The first start back from AAA for Barry Enright obviously did not go well. Three innings, seven hits, six runs, four homers -- it could not have gone much worse. Already many fans and much of the media are expecting an expedited return to Reno for Enright and for the team to look for anther option at the end of the starting rotation, perhaps in trade, perhaps in other players in their farm system.

However, I would not book Enright's ticket out of town just yet. Before his start on Tuesday, Kirk Gibson indicated that the move to go with Enright was a decision made by the team. "The organization has decided that this is the way we want to go," he explained. 

After the game on Tuesday, as expected, Gibson was reluctant to say what the team's next move would be. "We're not thinking right at this second, 'what am I going to next?'" he said. "We'll absorb it and move on."

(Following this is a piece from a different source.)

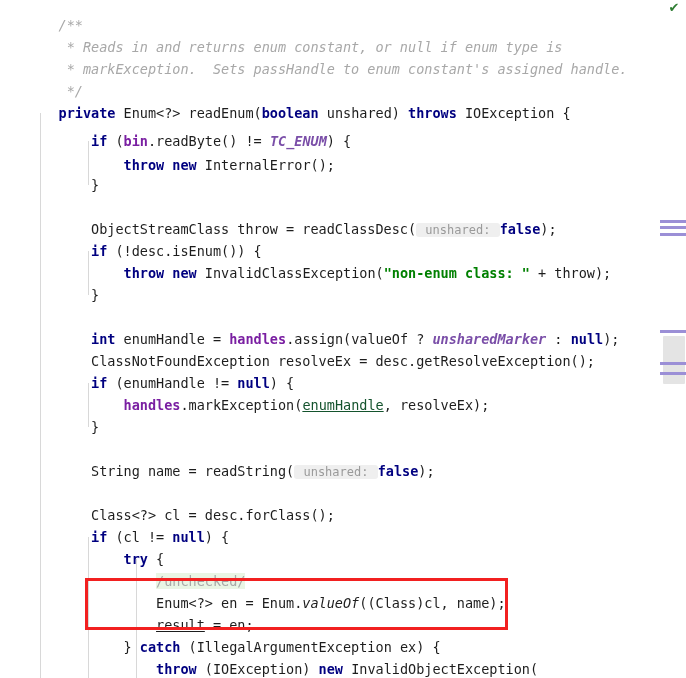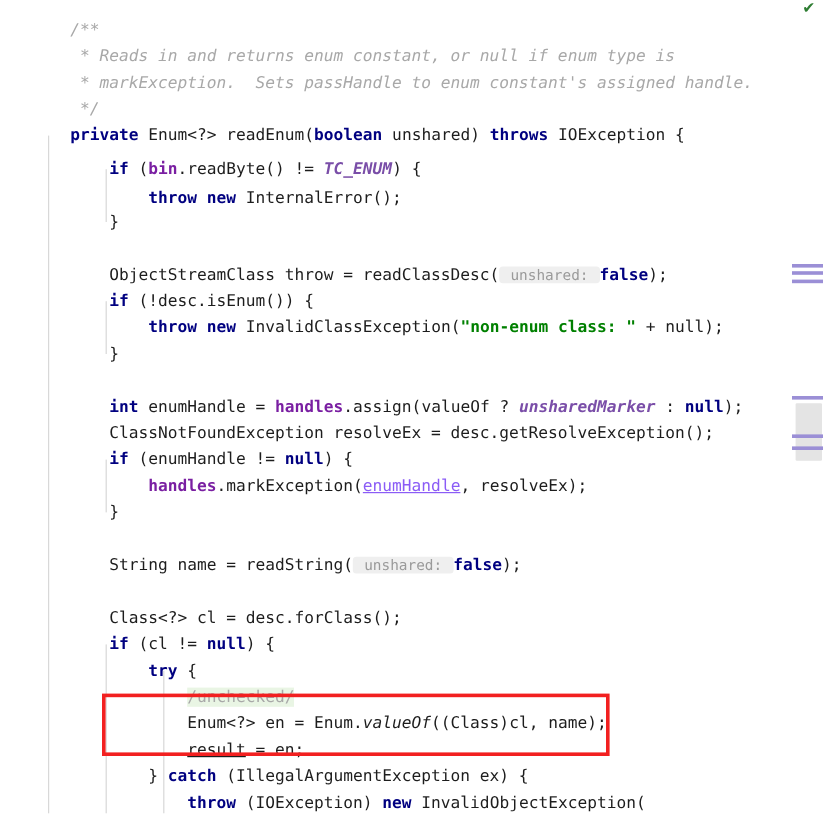"+ null);" span.plain { text: null -> throw }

Obviously it was just after a bad game and the team had not had any opportunity to get to together and plan for things moving forward, but it would not surprising to see Enright go again in five days. 

One of the things the manager noted on Monday is how young players can press when things aren't going perfectly and they have to worry about being sent back to the minors. I can't imagine Enright getting sent down immiediately. 

While he was in AAA, Enright worked on several things and found improvement with his breaking pitches. After the game, he noted that what he struggled with was his fastball, something that was odd. He knows that to be successful, he has to "pound the zone" with his fastball and work in the breaking stuff.

Gibson noted that in his time in Reno, Enright "got himself back on track to where he was last year."

It is also important to remember that he occupies the fifth starting spot. How effective are most teams' fifth starter?

Performances like the one on Tuesday will not do, but if he bounces back and give the team five or six innings while allowing two or three runs, that is exactly what you hope to get from a number five. Anything better is extra. Yes the team is fighting to stay alive in the pennant race and win the NL West, chasing the world champions and as GM Kevin Towers noted on the radio this morning, "the rope gets shorter," referring to the patience you can have with mistakes in young players.

But let's give Barry the Red at least another couple of starts before we definitively say that he isn't the answer at the back of the rotation. If he continues to struggle, well then everyone can bring out the pitchforks and torches to run him out to Nevada again. But the D-Backs have managed to be where they are without much production in the fifth spot in the rotation. And as Gibby said, "we've been playing pretty damn good." Let's hope it continues.